Poor people just want a hand up,
not a hand out.
Conservative pundits are very stressed right now, fretting about how to position themselves on Mitt Romney's comments at a May fundraiser in Florida. In a just released video, recorded by a hidden camera, the Republican presidential candidate is seen wringing his hands, convinced that almost half the country is belligerently dependent on the government.
His supporters don't know how to spin it. Not because they disagree with what Romney said, but because they're afraid he won't get elected and put his ideas into action.
Some think he got the numbers wrong.
Okay...so if it's not 47%, what's the right number? It doesn't matter. It wouldn't matter if he said 37%, or 27%. He mis-characterized the group of people he's talking about. Who cares if he got the head count wrong?
Some think he sounded mean and stupid.
That he could have found a more graceful way to phrase it. But it's the idea, that liberals want people to stay dependent, that is mean and stupid. It's the idea that people receiving public assistance are happy with their lives, and want to reelect this President so he can keep their checks coming in while they do nothing, that is mean and stupid. It's better that he said it in such an ugly way. It's ugly.
Some think he didn't really mean it.
Mitt Romney doesn't really mean this? "... there are 47 percent who are with (Obama), who are dependent upon government, who believe that they are victims, who believe the government has a responsibility to care for them, who believe that they are entitled to healthcare, to food, to housing, to you name it."
If Mitt Romney doesn't mean that, it's only because he doesn't "mean" anything. It's because he doesn't think deeply about anything, and doesn't care much about who we are in this country. That's the only way that excuse works; if he didn't mean what he said in that videotape, it's not because he means something more hopeful, caring, and respectful of his fellow citizens.
The best Republican response is from the irrepressible Grover Norquist.
Not surprisingly, he's in the I-like-what-Romney-said-just-not-how-he-said-it camp. He merely wants the campaign to get their wording right. He was relieved to talk to an operative who assured him they had sorted out their responding rhetoric. "I went up to the campaign and I said, What’s your take on this? And I got back the perfect answer: 'We’re working to provide opportunity, while the other team is trying to teach dependence.' And (Norquist chortles,) we win that fight in America. If this was Bulgaria in 1957, I’m not sure we’d win the debate. In the United States, we win that debate."
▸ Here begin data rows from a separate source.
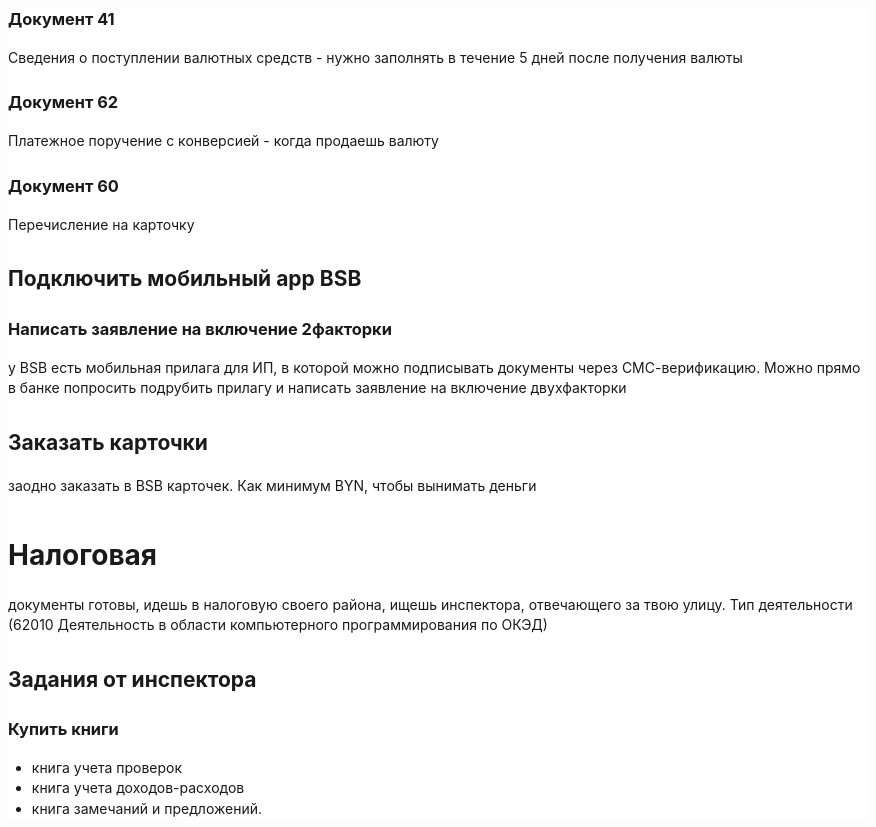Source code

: 
<a id="org41e65d6"></a>

### Документ 41

Сведения о поступлении валютных средств - нужно заполнять в течение 5 дней после получения валюты


<a id="orgdfb6dcd"></a>

### Документ 62

Платежное поручение с конверсией - когда продаешь валюту


<a id="orgf8436a5"></a>

### Документ 60

Перечисление на карточку


<a id="orgaf0f83f"></a>

## Подключить мобильный app BSB


<a id="orgacc06d7"></a>

### Написать заявление на включение 2факторки

у BSB есть мобильная прилага для ИП, в которой можно подписывать документы через СМС-верификацию. Можно прямо в банке попросить подрубить прилагу и написать заявление на включение двухфакторки


<a id="orgee23448"></a>

## Заказать карточки

заодно заказать в BSB карточек. Как минимум BYN, чтобы вынимать деньги


<a id="org95c3309"></a>

# Налоговая

документы готовы, идешь в налоговую своего района, ищешь инспектора, отвечающего за твою улицу. Тип деятельности (62010 Деятельность в области компьютерного программирования по ОКЭД)


<a id="org995272d"></a>

## Задания от инспектора


<a id="orgd98af32"></a>

### Купить книги
- книга учета проверок 
- книга учета доходов-расходов
- книга замечаний и предложений.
Thing is, though, the other team is not "trying to teach dependence." What we are trying to do is give people a hand up, not a.. well, you know the saying. We try to explain this over and over. And yet, here we are again. Now it's Communist Bulgaria.
To review:
- Believing that government must play a role in guaranteeing that people have food and shelter, when they otherwise wouldn't, is not teaching dependency.
- Believing the government should play a role in providing for its citizens' education, health care, and infrastructure, is not teaching dependency.
- Believing government can play a role in teaching illiterate adults to read, so they can get jobs and pay taxes and support their families - is not teaching dependency.
- Believing government can play a role in helping ex-convicts re-enter society - so they can get jobs and pay taxes and be self-supporting - is not teaching dependency.
- Believing government can provide job-training to low income youth - so they can get jobs and pay taxes and be self-supporting - is not teaching dependency.
- Believing government can contribute funds to agencies that teach budgeting, treat addiction, and counsel the homeless - so that more people can get jobs and pay taxes and be self-supporting is not teaching dependency.
These things have nothing to do with teaching dependency. Quite the opposite. To use Grover's words, we're working to provide opportunity.